As far as we are concerned, the works of God are usually in the small things – the everyday things. Boaz and Ruth had no idea we would be reading their love story a few thousand years later. Naomi had no idea how important that child was to God’s plan.

And we have no idea what kind of legacy will flow from the words we speak or the choices we make. God is not absent from our lives. Even in the difficult moments – especially in the difficult moments. God is busy forging life out of death.

But there’s something else important in this story I don’t want you to miss. Do you remember the part when Boaz announces the transaction? He uses formal, legal language. And then there was this custom of exchanging sandals.

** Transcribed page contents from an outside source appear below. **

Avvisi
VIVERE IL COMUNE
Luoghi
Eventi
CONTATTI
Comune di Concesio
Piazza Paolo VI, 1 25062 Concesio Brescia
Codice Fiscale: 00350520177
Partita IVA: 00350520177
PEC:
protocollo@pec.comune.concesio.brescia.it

Boaz intended to love Ruth and to help Naomi – but the HOW was just as important as that intent. There was a legal process. Boaz had to announce the transaction in formal, legal language. He had to exchange sandals with the other man.

We don’t know exactly why they did that, but we do know that a man’s sandals were the dirtiest, smelliest thing on his body. And that was their chosen symbol of redemption.

And I want you to know, that is also how God’s love works. It is the same with God. God’s love for sinners is good news, but HOW God achieved that good news is vital. It was also a transaction. Not with dirty sandals, but with a bloody cross.

Jesus became our Redeemer by dying in our place. Paul explains the legal transaction in 2 Corinthians 5:21.

God made him who had no sin to be sin for us, so that in him we might become the righteousness of God.

God exchanged our sin for the righteousness of Christ at the cross. That’s what God’s love looks like. That’s how He loved us. He took our dirty sandals and we really have nothing to offer in return.

Jesus demonstrated this love the night before His death by taking the sandals off of His disciples and washing their feet.

Your value… Your future… Your ability to forgive, to love, to find joy and peace – it all depends on the cross… the love of God for you in Jesus Christ. He’s inviting you to trust Him. And just like Ruth, He will write your name in his family tree.

He doesn’t care what the world says about you. He doesn’t care how dirty your sandals are. He’s not inviting you into His family because you worthy. He makes us worthy in Christ. Trust Him and it will be counted as righteousness in Christ.

That’s the resurrecting love of God – not a circle of good and bad – but a better story. Life from death. Love from sacrifice. All the rest and renewal your soul craves can be found in the risen Christ. And He is risen.